## Task statement
Convert the material into a JSON list of strings, beginning at the line that contains "आतिथेयी गन्धिनी सा तमादायातिथिं ततः" and continuing through the end of the material, with one string per line and blank lines left out.

# # # #

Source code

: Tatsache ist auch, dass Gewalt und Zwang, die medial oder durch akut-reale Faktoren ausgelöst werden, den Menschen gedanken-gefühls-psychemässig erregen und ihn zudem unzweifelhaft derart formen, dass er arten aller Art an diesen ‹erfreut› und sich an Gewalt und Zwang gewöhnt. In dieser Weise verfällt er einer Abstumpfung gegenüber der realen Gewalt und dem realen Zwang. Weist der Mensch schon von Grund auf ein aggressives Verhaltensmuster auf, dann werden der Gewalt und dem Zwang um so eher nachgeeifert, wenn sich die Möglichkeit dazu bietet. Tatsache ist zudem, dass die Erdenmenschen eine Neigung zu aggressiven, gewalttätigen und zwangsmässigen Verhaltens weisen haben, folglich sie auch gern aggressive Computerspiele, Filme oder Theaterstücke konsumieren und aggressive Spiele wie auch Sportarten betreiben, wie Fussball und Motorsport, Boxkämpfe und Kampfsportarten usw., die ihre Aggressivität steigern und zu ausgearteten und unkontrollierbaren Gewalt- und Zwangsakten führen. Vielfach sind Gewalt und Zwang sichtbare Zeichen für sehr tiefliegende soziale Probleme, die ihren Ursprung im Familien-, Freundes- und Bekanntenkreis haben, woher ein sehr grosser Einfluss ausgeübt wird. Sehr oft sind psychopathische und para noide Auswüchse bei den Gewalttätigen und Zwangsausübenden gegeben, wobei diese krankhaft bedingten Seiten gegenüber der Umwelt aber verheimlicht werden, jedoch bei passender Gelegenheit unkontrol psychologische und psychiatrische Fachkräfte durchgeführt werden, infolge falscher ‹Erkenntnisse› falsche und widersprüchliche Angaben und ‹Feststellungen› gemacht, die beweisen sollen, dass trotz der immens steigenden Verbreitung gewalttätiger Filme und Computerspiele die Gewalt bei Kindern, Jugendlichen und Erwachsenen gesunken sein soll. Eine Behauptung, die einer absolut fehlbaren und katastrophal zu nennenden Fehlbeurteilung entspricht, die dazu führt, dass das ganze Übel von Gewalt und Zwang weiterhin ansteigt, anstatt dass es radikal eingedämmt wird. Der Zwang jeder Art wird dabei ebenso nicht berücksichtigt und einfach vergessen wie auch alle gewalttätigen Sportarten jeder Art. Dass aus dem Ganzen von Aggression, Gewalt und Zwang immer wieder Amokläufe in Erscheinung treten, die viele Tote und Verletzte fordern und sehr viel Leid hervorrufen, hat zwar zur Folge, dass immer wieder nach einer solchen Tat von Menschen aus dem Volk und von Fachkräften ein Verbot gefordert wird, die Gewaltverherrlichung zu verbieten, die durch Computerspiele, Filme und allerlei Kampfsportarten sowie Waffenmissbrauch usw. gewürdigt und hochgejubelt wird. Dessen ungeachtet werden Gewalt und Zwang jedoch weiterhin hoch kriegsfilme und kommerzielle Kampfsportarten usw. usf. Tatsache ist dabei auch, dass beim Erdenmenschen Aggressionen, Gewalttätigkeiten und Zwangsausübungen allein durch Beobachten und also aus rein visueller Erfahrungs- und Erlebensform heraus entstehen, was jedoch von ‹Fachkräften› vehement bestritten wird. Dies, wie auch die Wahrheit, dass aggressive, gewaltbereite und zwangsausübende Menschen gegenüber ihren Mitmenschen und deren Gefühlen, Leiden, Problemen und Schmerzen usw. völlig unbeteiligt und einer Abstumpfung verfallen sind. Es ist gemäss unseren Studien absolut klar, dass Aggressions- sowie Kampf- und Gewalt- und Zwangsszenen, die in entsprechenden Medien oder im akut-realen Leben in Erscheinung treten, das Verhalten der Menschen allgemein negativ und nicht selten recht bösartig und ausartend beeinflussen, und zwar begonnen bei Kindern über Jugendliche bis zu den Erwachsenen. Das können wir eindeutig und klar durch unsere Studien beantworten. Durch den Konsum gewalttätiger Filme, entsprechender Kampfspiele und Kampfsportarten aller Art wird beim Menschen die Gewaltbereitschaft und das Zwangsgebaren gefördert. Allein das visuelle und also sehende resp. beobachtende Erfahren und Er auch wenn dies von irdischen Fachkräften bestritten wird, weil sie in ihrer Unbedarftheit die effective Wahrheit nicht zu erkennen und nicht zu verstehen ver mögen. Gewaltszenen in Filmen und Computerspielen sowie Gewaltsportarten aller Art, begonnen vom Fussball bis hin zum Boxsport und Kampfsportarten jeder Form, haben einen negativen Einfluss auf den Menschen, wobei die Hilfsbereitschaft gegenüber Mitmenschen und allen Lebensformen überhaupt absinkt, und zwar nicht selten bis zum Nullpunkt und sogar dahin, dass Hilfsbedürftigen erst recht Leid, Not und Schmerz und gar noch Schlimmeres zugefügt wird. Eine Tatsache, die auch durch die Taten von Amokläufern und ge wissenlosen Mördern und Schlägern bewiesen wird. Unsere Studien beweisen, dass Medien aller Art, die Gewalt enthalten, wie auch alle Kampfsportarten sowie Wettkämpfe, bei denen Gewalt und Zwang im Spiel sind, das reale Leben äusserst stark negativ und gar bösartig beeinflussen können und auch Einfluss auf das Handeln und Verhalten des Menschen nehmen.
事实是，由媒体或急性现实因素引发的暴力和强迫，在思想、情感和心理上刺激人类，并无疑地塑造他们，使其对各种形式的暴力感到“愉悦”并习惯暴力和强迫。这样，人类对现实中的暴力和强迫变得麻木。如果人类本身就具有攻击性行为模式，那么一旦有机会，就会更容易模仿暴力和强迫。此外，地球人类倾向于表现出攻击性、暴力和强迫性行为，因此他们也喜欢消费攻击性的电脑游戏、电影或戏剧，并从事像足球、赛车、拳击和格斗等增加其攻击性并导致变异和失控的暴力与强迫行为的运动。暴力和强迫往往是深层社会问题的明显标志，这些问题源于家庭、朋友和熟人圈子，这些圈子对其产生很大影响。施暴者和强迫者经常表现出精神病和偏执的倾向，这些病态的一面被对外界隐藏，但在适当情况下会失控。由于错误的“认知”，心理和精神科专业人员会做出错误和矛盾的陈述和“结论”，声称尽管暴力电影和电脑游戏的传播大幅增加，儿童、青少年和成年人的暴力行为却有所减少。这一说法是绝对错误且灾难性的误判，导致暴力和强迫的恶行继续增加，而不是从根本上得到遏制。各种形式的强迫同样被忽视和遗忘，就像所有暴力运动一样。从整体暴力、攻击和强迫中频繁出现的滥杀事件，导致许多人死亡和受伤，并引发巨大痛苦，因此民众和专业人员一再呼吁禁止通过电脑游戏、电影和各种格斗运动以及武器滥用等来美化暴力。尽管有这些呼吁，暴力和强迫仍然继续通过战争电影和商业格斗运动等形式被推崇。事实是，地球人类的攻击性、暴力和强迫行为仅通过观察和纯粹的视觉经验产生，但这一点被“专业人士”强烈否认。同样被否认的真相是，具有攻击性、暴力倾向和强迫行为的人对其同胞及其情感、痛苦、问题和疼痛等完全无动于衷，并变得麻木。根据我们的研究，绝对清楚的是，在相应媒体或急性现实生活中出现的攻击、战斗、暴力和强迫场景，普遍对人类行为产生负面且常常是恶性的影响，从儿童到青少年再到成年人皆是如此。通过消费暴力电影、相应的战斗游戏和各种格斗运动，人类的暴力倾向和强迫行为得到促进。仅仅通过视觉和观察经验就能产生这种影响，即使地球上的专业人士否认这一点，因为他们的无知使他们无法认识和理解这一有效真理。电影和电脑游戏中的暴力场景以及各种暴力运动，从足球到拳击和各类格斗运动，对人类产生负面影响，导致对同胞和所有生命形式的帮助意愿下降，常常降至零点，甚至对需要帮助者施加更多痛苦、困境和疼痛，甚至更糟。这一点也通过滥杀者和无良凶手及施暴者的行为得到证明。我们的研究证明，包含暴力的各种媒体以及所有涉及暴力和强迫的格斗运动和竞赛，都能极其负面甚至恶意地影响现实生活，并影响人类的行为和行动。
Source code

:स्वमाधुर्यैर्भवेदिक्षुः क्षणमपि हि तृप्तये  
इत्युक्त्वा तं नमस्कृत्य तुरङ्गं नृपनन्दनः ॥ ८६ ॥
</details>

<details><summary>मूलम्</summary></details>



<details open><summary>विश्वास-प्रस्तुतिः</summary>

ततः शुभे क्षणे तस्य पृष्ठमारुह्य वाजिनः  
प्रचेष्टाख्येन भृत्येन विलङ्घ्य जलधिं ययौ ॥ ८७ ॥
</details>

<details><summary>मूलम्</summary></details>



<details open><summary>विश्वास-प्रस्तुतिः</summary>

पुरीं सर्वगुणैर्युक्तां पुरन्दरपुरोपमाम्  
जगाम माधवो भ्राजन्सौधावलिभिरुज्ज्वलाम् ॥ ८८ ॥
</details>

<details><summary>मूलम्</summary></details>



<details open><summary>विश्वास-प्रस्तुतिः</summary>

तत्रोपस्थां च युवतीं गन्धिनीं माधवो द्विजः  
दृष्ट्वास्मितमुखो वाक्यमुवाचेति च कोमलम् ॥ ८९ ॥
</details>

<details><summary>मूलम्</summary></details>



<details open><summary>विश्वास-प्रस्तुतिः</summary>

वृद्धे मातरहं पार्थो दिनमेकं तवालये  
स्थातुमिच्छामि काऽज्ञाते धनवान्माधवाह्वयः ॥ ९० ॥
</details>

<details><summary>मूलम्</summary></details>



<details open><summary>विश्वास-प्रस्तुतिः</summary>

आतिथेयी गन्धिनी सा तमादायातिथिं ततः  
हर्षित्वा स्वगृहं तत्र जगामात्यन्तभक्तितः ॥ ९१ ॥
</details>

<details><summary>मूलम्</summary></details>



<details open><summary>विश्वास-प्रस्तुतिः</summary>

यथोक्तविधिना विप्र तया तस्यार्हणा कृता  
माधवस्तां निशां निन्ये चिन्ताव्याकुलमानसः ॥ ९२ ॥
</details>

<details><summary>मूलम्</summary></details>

# # # #

## Result of this exercise
[
  "आतिथेयी गन्धिनी सा तमादायातिथिं ततः  ",
  "हर्षित्वा स्वगृहं तत्र जगामात्यन्तभक्तितः ॥ ९१ ॥",
  "</details>",
  "<details><summary>मूलम्</summary></details>",
  "<details open><summary>विश्वास-प्रस्तुतिः</summary>",
  "यथोक्तविधिना विप्र तया तस्यार्हणा कृता  ",
  "माधवस्तां निशां निन्ये चिन्ताव्याकुलमानसः ॥ ९२ ॥",
  "</details>",
  "<details><summary>मूलम्</summary></details>"
]